Origin of the fast solar wind: From an electron - Driven wind to cyclotron resonances

Even before the discovery of the fast solar wind in the mid - 1970s, it was known that even the average solar wind could not be well explained by models in which electron heat conduction was the energy source and the electron pressure gradient was the principal accelerating force. The outward - propagating Alfven waves discovered around 1970 were thought for a while to provide the sought - after additional energy and momentum, but their wave pressure ultimately failed to explain the rapid acceleration of the fast wind close to the Sun in coronal holes. By the late 1970s, various in situ data were suggesting that protons and heavy ions were being heated and accelerated by the ion - cyclotron resonance far from the Sun.

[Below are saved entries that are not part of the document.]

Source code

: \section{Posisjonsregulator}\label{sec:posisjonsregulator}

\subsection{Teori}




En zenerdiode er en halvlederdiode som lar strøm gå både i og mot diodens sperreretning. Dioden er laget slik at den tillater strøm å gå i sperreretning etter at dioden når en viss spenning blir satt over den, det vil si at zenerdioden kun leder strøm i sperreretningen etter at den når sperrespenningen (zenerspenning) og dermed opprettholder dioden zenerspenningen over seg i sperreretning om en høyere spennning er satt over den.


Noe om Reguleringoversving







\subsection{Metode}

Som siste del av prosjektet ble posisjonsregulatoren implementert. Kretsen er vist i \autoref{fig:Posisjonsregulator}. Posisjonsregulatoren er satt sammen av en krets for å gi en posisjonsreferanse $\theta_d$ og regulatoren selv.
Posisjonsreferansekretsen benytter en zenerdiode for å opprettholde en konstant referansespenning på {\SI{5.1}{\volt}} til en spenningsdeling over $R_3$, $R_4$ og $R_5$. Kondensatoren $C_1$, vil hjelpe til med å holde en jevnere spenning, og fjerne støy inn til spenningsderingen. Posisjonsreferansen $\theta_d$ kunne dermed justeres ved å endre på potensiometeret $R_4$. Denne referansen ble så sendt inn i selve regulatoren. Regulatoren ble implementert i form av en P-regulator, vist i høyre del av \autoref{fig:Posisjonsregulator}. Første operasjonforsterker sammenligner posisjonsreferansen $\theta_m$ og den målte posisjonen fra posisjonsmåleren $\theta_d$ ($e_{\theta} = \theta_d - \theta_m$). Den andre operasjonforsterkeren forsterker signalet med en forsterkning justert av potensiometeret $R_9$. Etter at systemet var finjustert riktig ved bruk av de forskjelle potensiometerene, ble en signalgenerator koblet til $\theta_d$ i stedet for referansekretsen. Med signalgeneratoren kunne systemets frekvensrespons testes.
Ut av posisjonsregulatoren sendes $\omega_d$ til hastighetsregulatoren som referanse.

This notion was soon applied to the acceleration region in coronal holes close to the Sun. The models which resulted suggested that the fast wind could be driven mainly by the proton pressure gradient (which is mainly the mirror force if the anisotropy is large), and that the high temperatures and flow speeds of heavy ions could originate within a few solar radii of the coronal base; these models also emphasized the importance of treating the extended coronal heating and solar wind acceleration on an equal footing. By the mid 1990s, SOHO, especially the UVCS (Ultraviolet Coronagraph Spectrometer), provided remarkable data which have given great impetus to studies of the ion cyclotron resonance as the principal mechanism for heating the plasma in coronal holes, and ultimately driving the fast wind. We will discuss the basic ideas behind current research, emphasizing the particle kinetics. We will discuss remaining problems such as the source of the ion - cyclotron resonant waves (direct launching, turbulence, microinstabilities), problems concerning OVI and MgX, the roles of inward - propagating waves and instabilities, the importance of oblique propagation, and the electron heating. Some alternatives, such as shock heating and turbulence - driven magnetic reconnection, will also be reviewed.